Room 509, Cosmology Building, NTU
(臺灣大學次震宇宙館 509研討室)
The global and local Langlands-Kottwitz methods (2): Local trace formula and local Shimura varieties I
Yihang Zhu (Yau Mathematical Sciences Center, Tsinghua University)
Abstract
The Langlands-Kottwitz method seeks to express the trace of Frobenius-Hecke operators on the cohomology of Shimura varieties in a formula resembling the geometric side of the Arthur-Selberg trace formula. This formula involves, among other things, orbital and twisted orbital integrals, which are intriguing objects in local harmonic analysis.
In the second and third lectures, we will explore a local analogue of the global formula. This is ongoing joint work with Rong Zhou. The local formula relates the cohomology of some local Shimura varieties (which are spaces closely related to Rapoport-Zink spaces and p-adic period domains) with twisted orbital integrals. The discrete summation over Kottwitz triples in the global formula is replaced by a "continuous" integral over conjugacy classes.
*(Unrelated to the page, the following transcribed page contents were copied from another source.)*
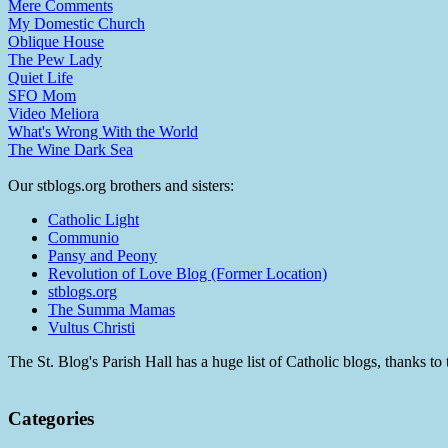
Mere Comments
My Domestic Church
Oblique House
The Pew Lady
Quiet Life
SFO Mom
Video Meliora
What's Wrong With the World
The Wine Dark Sea
Our stblogs.org brothers and sisters:
Catholic Light
Communio
Pansy and Peony
Revolution of Love Blog (Former Location)
stblogs.org
The Summa Mamas
Vultus Christi
The St. Blog's Parish Hall has a huge list of Catholic blogs, thanks 
Categories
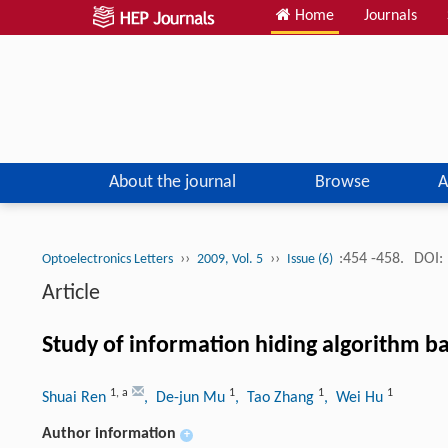
Home
Journals
About the journal
Browse
A
››
››
:454 -458.
DOI:
Optoelectronics Letters
2009, Vol. 5
Issue (6)
Article
Study of information hiding algorithm b
1
,
a
1
1
1
Shuai Ren
, De-jun Mu
, Tao Zhang
, Wei Hu
Author information
+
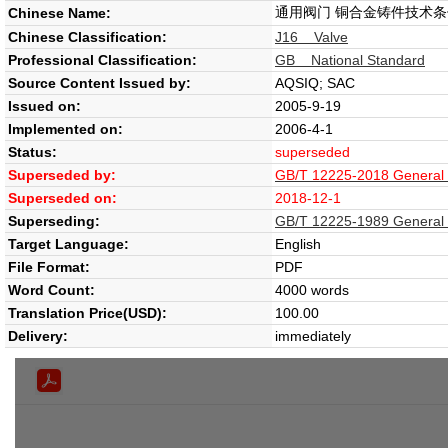
通用阀门 铜合金铸件技术条
Chinese Name:
Chinese Classification:
J16 Valve
Professional Classification:
GB National Standard
Source Content Issued by:
AQSIQ; SAC
Issued on:
2005-9-19
Implemented on:
2006-4-1
Status:
superseded
Superseded by:
GB/T 12225-2018 General pu
Superseded on:
2018-12-1
Superseding:
GB/T 12225-1989 General pu
Target Language:
English
File Format:
PDF
Word Count:
4000 words
Translation Price(USD):
100.00
Delivery:
immediately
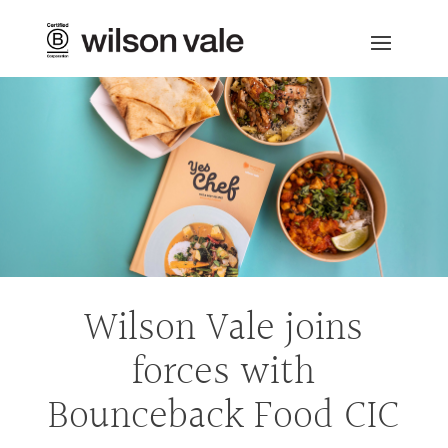
Wilson Vale joins
forces with
Bounceback Food CIC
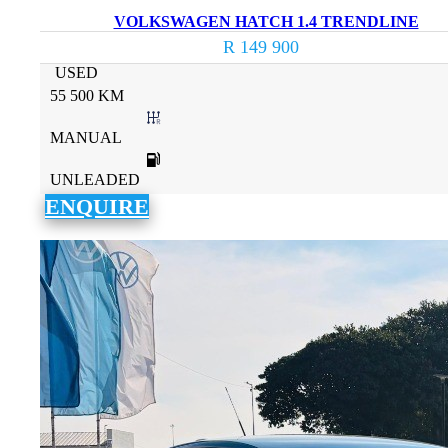
VOLKSWAGEN HATCH 1.4 TRENDLINE
R 149 900
USED
55 500 KM
MANUAL
UNLEADED
ENQUIRE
We expect that potential applications of the local formula are two-fold: One can use techniques from local harmonic analysis and trace formula to try and understand the cohomology of local Shimura varieties, and conversely use knowledge about the latter to prove things about local harmonic analysis. As an illustration of the second direction, we explain a new approach towards Rapoport's conjecture on the vanishing of certain twisted orbital integrals. This conjecture is a natural statement in local harmonic analysis, and is also a key ingredient in the global Langlands-Kottwitz method for a non-quasi-split prime. In this approach, we reduce the problem to a conjecture about local Shimura varieties, and the latter is susceptible to a local proof using Xinwen Zhu’s recent work on categorical local Langlands. To this end, we will explain what we understand of Xinwen Zhu's work.
Organizer
Chia-Fu Yu(Academia Sinica)